WHAT YOU WILL DO: Transcribe each line below verbatim; pictures excluded.

DATA PROVIDED:
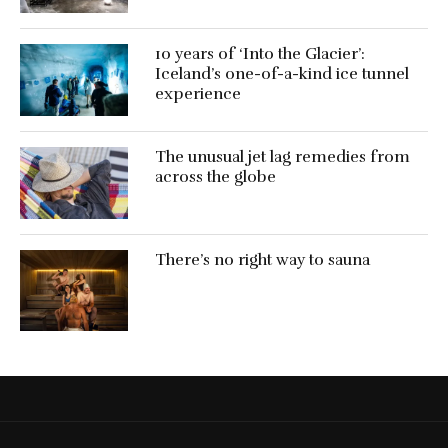
10 years of ‘Into the Glacier’:
Iceland’s one-of-a-kind ice tunnel
experience
The unusual jet lag remedies from
across the globe
There’s no right way to sauna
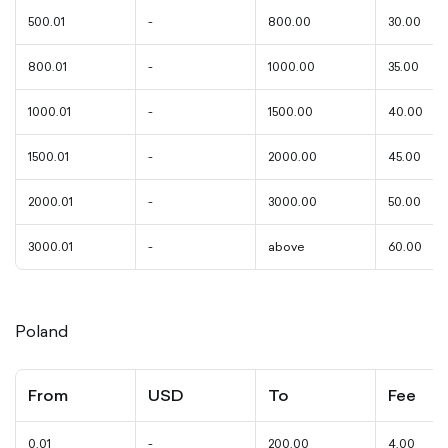
500.01
-
800.00
30.00
800.01
-
1000.00
35.00
1000.01
-
1500.00
40.00
1500.01
-
2000.00
45.00
2000.01
-
3000.00
50.00
3000.01
-
above
60.00
Poland
From
USD
To
Fee
0.01
-
200.00
4.00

ANSWER FOR THE TASK:
10 years of ‘Into the Glacier’:
Iceland’s one-of-a-kind ice tunnel
experience
The unusual jet lag remedies from
across the globe
There’s no right way to sauna
500.01
-
800.00
30.00
800.01
-
1000.00
35.00
1000.01
-
1500.00
40.00
1500.01
-
2000.00
45.00
2000.01
-
3000.00
50.00
3000.01
-
above
60.00
Poland
From
USD
To
Fee
0.01
-
200.00
4.00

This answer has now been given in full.